Exercise details: Please repeat the listing below exactly, but do not include its pictures.
Segment Start: Input records
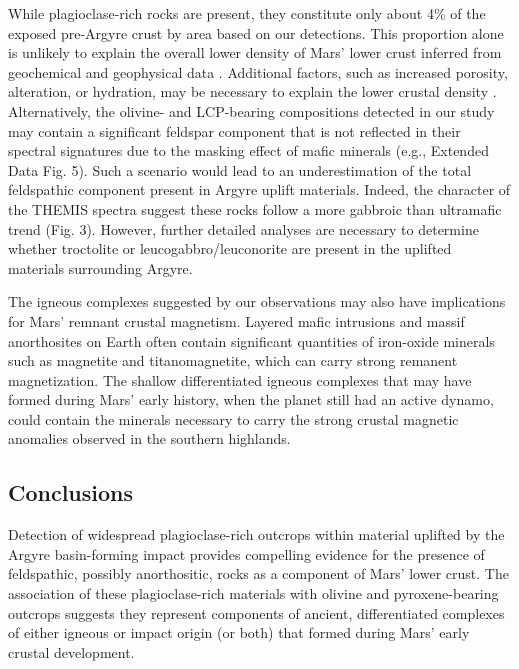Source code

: \documentclass[11pt]{article}
\begin{document}
While plagioclase-rich rocks are present, they constitute only about 4\% of the exposed pre-Argyre crust by area based on our detections. This proportion alone is unlikely to explain the overall lower density of Mars' lower crust inferred from geochemical and geophysical data \citep{Baratoux2014, Goossens2017, Knapmeyer-Endrun2021, Drilleau2023, Joshi2023}. Additional factors, such as increased porosity, alteration, or hydration, may be necessary to explain the lower crustal density \citep{Ehlmann2010, Bandfield2013, Sun2015, Wordsworth2017, Goossens2017, Wieczorek2022, Carrasco2023}. Alternatively, the olivine- and LCP-bearing compositions detected in our study may contain a significant feldspar component that is not reflected in their spectral signatures due to the masking effect of mafic minerals (e.g., Extended Data Fig. 5). Such a scenario would lead to an underestimation of the total feldspathic component present in Argyre uplift materials. Indeed, the character of the THEMIS spectra suggest these rocks follow a more gabbroic than ultramafic trend (Fig. 3). However, further detailed analyses are necessary to determine whether troctolite or leucogabbro/leuconorite are present in the uplifted materials surrounding Argyre.

The igneous complexes suggested by our observations may also have implications for Mars' remnant crustal magnetism. Layered mafic intrusions and massif anorthosites on Earth often contain significant quantities of iron-oxide minerals such as magnetite and titanomagnetite, which can carry strong remanent magnetization. The shallow differentiated igneous complexes that may have formed during Mars' early history, when the planet still had an active dynamo, could contain the minerals necessary to carry the strong crustal magnetic anomalies observed in the southern highlands.

\subsection*{Conclusions}

Detection of widespread plagioclase-rich outcrops within material uplifted by the Argyre basin-forming impact provides compelling evidence for the presence of feldspathic, possibly anorthositic, rocks as a component of Mars' lower crust. The association of these plagioclase-rich materials with olivine and pyroxene-bearing outcrops suggests they represent components of ancient, differentiated complexes of either igneous or impact origin (or both) that formed during Mars' early crustal development.
\end{document}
Segment End: Input records
Your response:
Source code

: \documentclass[11pt]{article}
\begin{document}
While plagioclase-rich rocks are present, they constitute only about 4\% of the exposed pre-Argyre crust by area based on our detections. This proportion alone is unlikely to explain the overall lower density of Mars' lower crust inferred from geochemical and geophysical data \citep{Baratoux2014, Goossens2017, Knapmeyer-Endrun2021, Drilleau2023, Joshi2023}. Additional factors, such as increased porosity, alteration, or hydration, may be necessary to explain the lower crustal density \citep{Ehlmann2010, Bandfield2013, Sun2015, Wordsworth2017, Goossens2017, Wieczorek2022, Carrasco2023}. Alternatively, the olivine- and LCP-bearing compositions detected in our study may contain a significant feldspar component that is not reflected in their spectral signatures due to the masking effect of mafic minerals (e.g., Extended Data Fig. 5). Such a scenario would lead to an underestimation of the total feldspathic component present in Argyre uplift materials. Indeed, the character of the THEMIS spectra suggest these rocks follow a more gabbroic than ultramafic trend (Fig. 3). However, further detailed analyses are necessary to determine whether troctolite or leucogabbro/leuconorite are present in the uplifted materials surrounding Argyre.

The igneous complexes suggested by our observations may also have implications for Mars' remnant crustal magnetism. Layered mafic intrusions and massif anorthosites on Earth often contain significant quantities of iron-oxide minerals such as magnetite and titanomagnetite, which can carry strong remanent magnetization. The shallow differentiated igneous complexes that may have formed during Mars' early history, when the planet still had an active dynamo, could contain the minerals necessary to carry the strong crustal magnetic anomalies observed in the southern highlands.

\subsection*{Conclusions}

Detection of widespread plagioclase-rich outcrops within material uplifted by the Argyre basin-forming impact provides compelling evidence for the presence of feldspathic, possibly anorthositic, rocks as a component of Mars' lower crust. The association of these plagioclase-rich materials with olivine and pyroxene-bearing outcrops suggests they represent components of ancient, differentiated complexes of either igneous or impact origin (or both) that formed during Mars' early crustal development.
\end{document}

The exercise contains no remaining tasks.